Data items

_ _ _ _ _ _ _

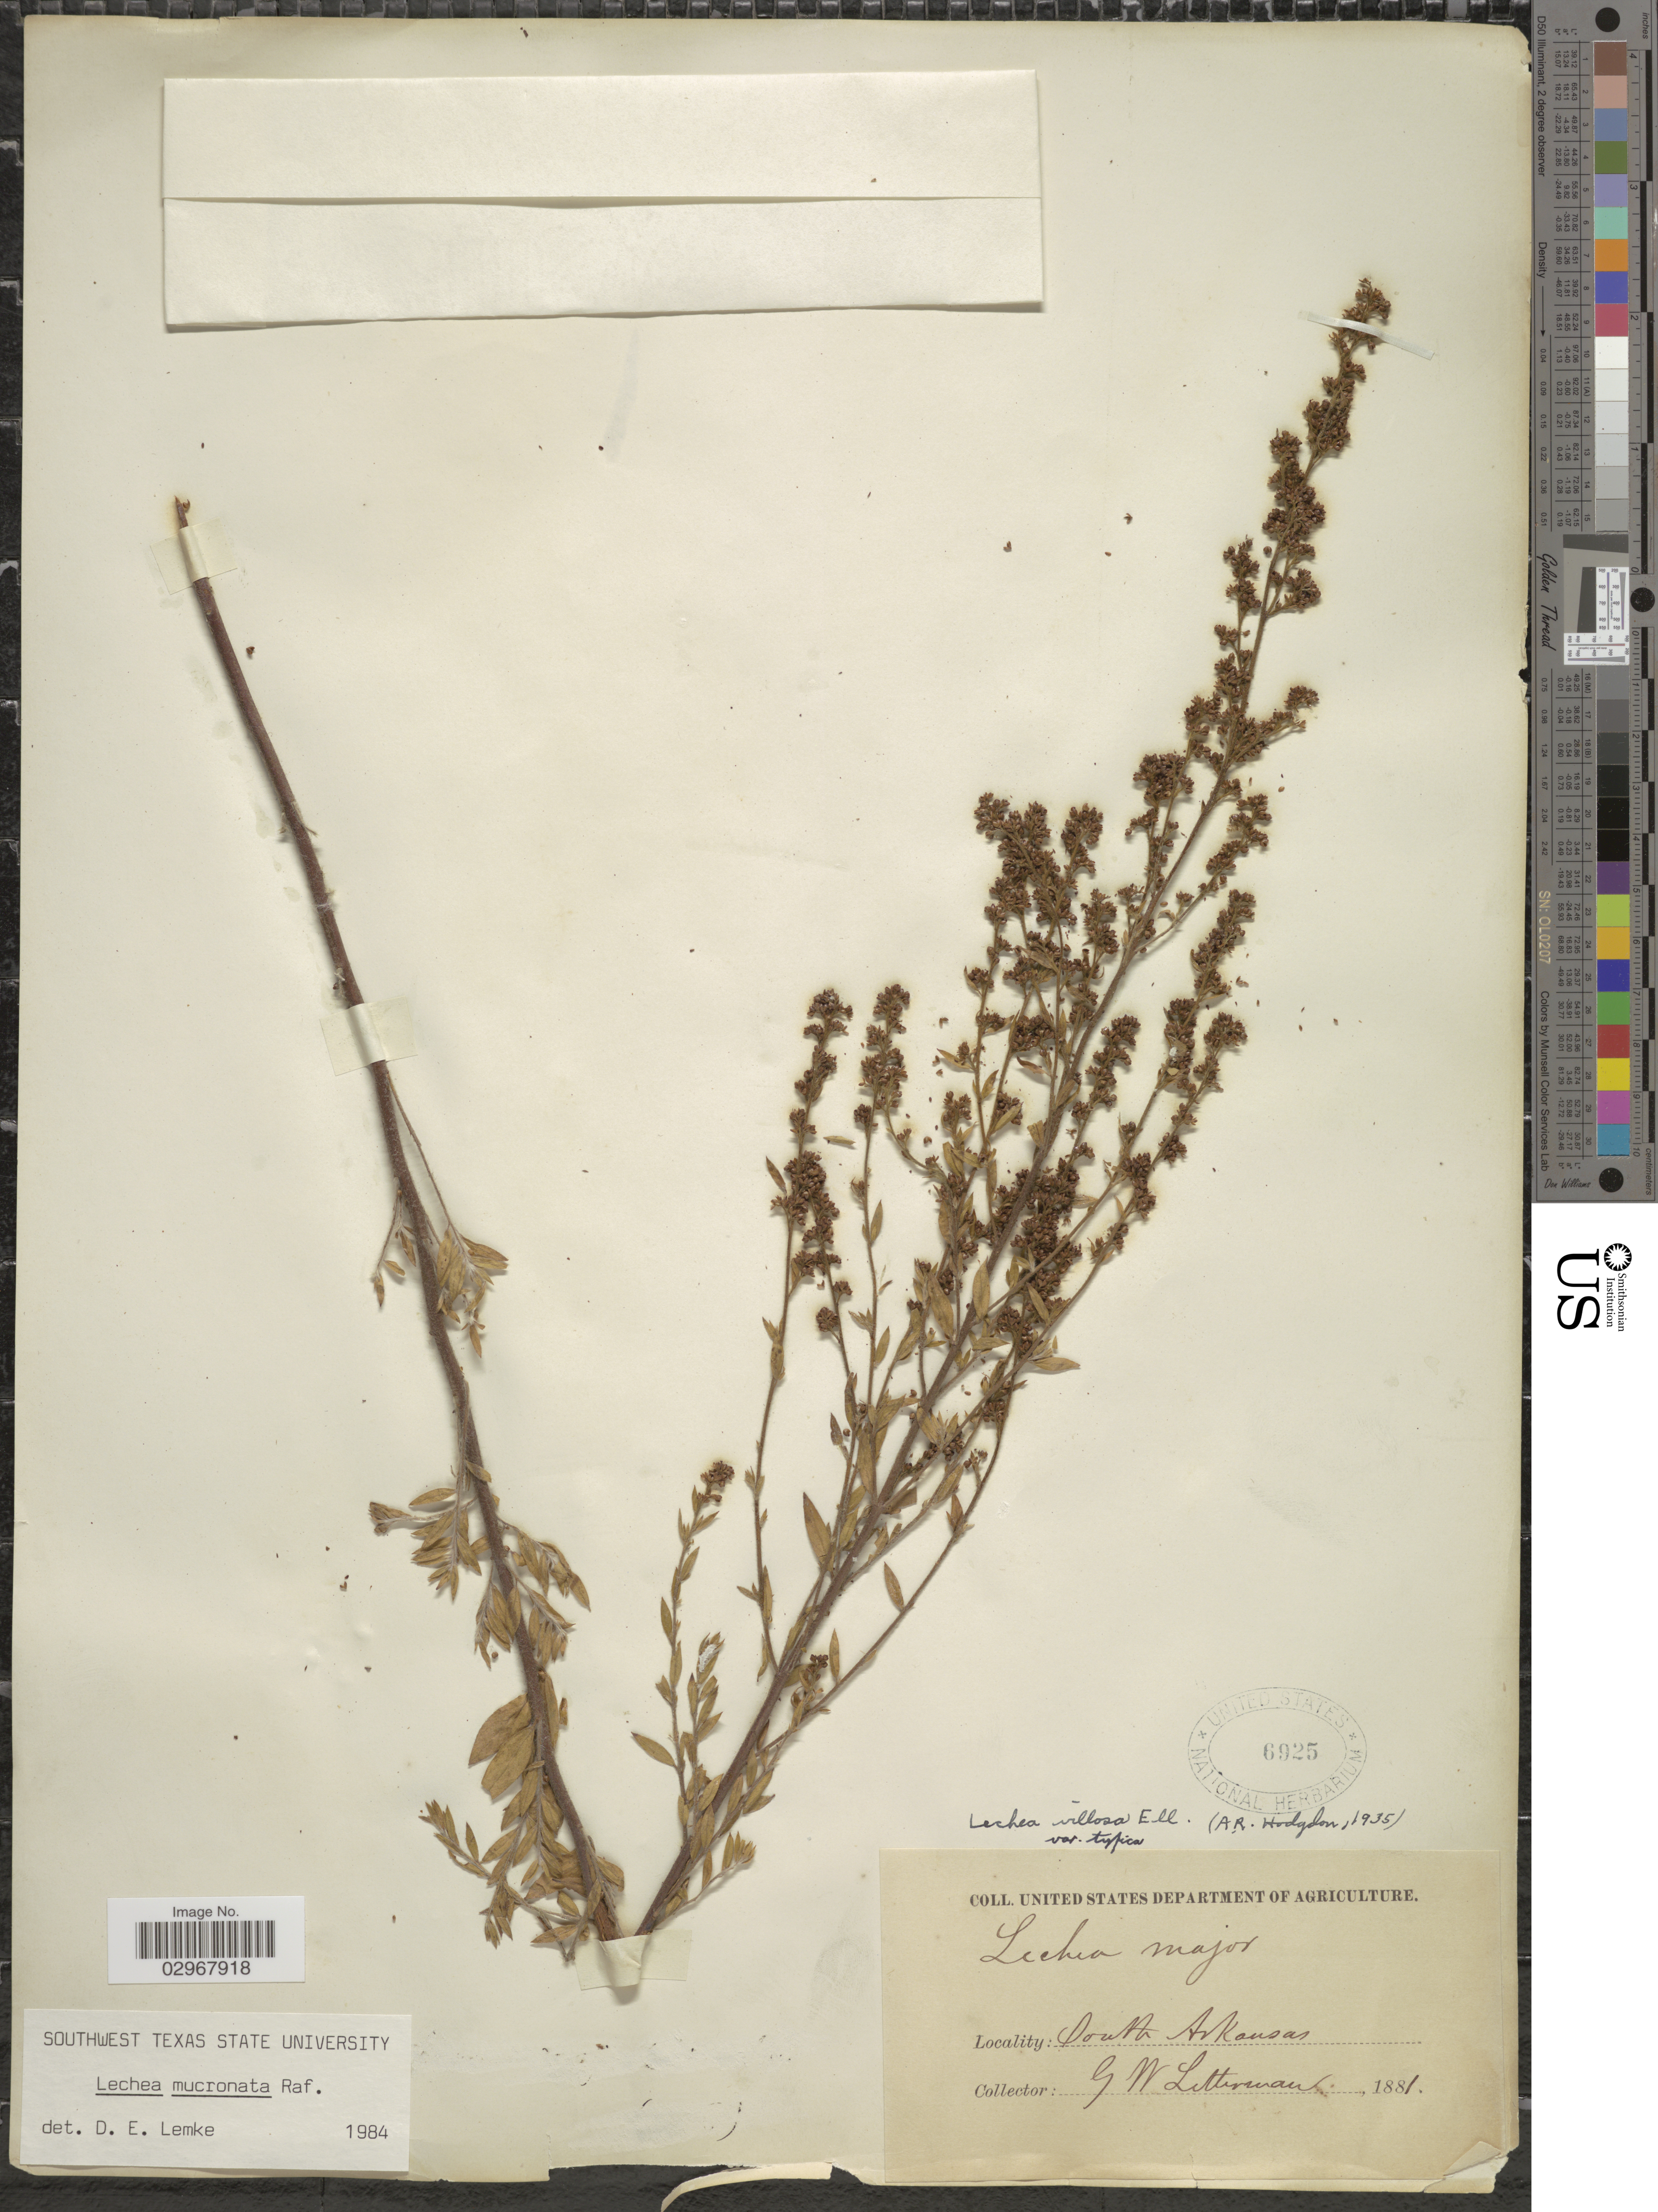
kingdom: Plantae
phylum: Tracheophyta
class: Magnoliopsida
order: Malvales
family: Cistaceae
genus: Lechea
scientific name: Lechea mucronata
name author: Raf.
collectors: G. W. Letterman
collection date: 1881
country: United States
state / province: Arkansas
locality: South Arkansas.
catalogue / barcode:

_ _ _ _ _ _ _

Please copy every line of the items above word for word, leaving the pictures out.

kingdom: Plantae
phylum: Tracheophyta
class: Magnoliopsida
order: Malvales
family: Cistaceae
genus: Lechea
scientific name: Lechea mucronata
name author: Raf.
collectors: G. W. Letterman
collection date: 1881
country: United States
state / province: Arkansas
locality: South Arkansas.
catalogue / barcode:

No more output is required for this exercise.